··· Extract to read ···

For many years, gamers have been using Futuremark’s gaming benchmark software, 3DMark to test their graphics cards and PCs to the limit. Some claim it is the best and most accurate 3D benchmark in the industry but others take a different view. A lot of our readers were disappointed when Futuremark unleashed 3DMark 2005 as it seemed to render most of the current day hardware useless in the performance arena.
Sudhian.com has an interesting piece in which they examine 3DMark and ask if it really is a suitable benchmark in determining which graphics cards are suitable for next-gen gaming. They also examine ATI’s upcoming dual-card technology offering, Crossfire which looks like a reply to the Nvidia question, SLI.

···

» **Explore the material**
[1] Answer these questions about the passage on 3DMark:
(a) What do gamers use 3DMark to test?
(b) What did 3DMark 2005 seem to do to most current hardware?
(c) What name does ATI give its upcoming dual-card technology?
[2] Extend the passage on 3DMark by writing what follows its last sentence.

··· Data extract ···

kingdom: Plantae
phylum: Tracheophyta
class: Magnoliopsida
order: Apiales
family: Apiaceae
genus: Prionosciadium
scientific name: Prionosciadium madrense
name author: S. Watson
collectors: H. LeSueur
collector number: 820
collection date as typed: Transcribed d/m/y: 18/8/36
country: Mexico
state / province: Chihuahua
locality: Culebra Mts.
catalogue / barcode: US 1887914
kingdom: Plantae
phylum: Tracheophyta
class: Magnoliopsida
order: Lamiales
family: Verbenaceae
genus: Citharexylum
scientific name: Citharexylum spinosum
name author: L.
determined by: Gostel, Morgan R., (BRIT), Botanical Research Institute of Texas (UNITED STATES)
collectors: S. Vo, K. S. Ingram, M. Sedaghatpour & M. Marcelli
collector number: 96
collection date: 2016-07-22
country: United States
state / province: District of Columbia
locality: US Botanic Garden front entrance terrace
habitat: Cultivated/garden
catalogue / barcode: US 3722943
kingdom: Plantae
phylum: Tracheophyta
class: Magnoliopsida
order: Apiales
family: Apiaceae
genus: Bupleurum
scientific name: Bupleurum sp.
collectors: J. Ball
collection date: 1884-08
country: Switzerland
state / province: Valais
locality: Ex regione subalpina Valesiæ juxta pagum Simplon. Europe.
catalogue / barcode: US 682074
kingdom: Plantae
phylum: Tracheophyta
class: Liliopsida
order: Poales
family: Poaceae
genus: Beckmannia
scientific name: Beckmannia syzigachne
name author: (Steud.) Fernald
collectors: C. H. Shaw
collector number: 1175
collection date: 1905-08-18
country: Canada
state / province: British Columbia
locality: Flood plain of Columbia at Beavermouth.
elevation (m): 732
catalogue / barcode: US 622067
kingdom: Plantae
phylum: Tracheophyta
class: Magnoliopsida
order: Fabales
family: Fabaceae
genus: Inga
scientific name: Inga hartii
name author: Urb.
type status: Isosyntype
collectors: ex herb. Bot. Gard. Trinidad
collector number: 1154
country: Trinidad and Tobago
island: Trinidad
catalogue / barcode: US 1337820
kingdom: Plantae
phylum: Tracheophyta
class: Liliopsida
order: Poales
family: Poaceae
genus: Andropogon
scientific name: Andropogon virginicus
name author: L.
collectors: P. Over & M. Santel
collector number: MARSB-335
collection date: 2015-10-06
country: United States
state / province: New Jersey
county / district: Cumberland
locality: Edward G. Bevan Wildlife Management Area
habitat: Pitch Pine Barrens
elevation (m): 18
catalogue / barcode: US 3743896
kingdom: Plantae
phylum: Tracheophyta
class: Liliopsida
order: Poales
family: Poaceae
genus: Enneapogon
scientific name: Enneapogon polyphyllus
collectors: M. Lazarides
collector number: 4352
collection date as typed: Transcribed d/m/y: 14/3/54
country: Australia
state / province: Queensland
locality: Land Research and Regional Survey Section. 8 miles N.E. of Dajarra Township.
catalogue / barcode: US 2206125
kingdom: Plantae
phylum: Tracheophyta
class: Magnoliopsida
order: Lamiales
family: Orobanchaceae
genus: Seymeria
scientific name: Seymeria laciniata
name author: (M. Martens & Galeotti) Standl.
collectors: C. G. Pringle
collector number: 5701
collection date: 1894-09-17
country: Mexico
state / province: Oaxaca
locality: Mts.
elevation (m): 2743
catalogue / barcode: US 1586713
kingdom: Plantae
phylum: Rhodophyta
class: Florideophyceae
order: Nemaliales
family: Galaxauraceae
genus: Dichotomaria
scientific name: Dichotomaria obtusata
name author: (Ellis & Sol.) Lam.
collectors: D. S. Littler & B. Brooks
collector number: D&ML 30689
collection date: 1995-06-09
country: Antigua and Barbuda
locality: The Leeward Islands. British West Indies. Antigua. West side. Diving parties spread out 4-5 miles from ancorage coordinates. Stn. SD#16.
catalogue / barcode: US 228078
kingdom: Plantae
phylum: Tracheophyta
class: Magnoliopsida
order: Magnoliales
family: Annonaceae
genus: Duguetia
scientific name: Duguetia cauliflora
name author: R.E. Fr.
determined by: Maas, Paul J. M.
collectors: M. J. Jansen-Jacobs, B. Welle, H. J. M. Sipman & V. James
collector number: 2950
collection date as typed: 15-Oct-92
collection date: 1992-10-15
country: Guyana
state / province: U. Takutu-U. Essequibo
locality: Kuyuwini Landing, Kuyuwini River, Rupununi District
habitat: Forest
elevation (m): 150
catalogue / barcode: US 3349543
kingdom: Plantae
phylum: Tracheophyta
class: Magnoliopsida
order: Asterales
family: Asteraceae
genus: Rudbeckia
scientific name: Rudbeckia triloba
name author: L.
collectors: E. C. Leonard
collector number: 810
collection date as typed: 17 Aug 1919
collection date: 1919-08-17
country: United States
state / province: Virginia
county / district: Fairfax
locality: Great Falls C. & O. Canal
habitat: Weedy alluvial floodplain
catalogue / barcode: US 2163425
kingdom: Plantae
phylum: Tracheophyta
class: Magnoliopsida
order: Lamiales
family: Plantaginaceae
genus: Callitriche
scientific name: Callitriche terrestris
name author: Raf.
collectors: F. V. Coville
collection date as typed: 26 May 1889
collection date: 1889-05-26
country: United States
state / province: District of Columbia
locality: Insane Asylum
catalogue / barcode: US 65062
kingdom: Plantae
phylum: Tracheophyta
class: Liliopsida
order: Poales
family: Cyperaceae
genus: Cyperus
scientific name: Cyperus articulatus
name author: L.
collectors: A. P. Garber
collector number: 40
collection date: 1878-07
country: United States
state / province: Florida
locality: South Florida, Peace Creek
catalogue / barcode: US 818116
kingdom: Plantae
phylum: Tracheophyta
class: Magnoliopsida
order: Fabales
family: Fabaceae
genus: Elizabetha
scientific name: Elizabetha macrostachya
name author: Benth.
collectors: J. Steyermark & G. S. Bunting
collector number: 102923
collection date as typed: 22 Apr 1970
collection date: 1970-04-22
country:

···

» **Answers by item**
[1]
(a) Their graphics cards and PCs.
(b) It seemed to render most of it useless in the performance arena.
(c) Crossfire.

[2]
For years, Futuremark’s (the company formerly known as Mad Onion) 3DMark series has been considered the leading synthetic benchmark for graphic card performance. Some of the benchmark’s success is due to marketing, with a dash of ease of use, a dollop of consistency, and an ounce of entertainment value added in for spice. Discussions and arguments have swirled around the 3DMark series ever since 3DMark 2003, when ExtremeTech discovered NVIDIA had released drivers that flat-out cheated when rendering the benchmark. The resulting flurry of PR’s between FutureMark and NVIDIA fooled no one, and the ‘we are best friends again’ scenario that resulted did nothing to restore credibility to either side. To date, FutureMark only allows certain ‘approved’ optimizations in its ‘official’ driver recommendations, which raises the murky issue between drivers and cheats all over again.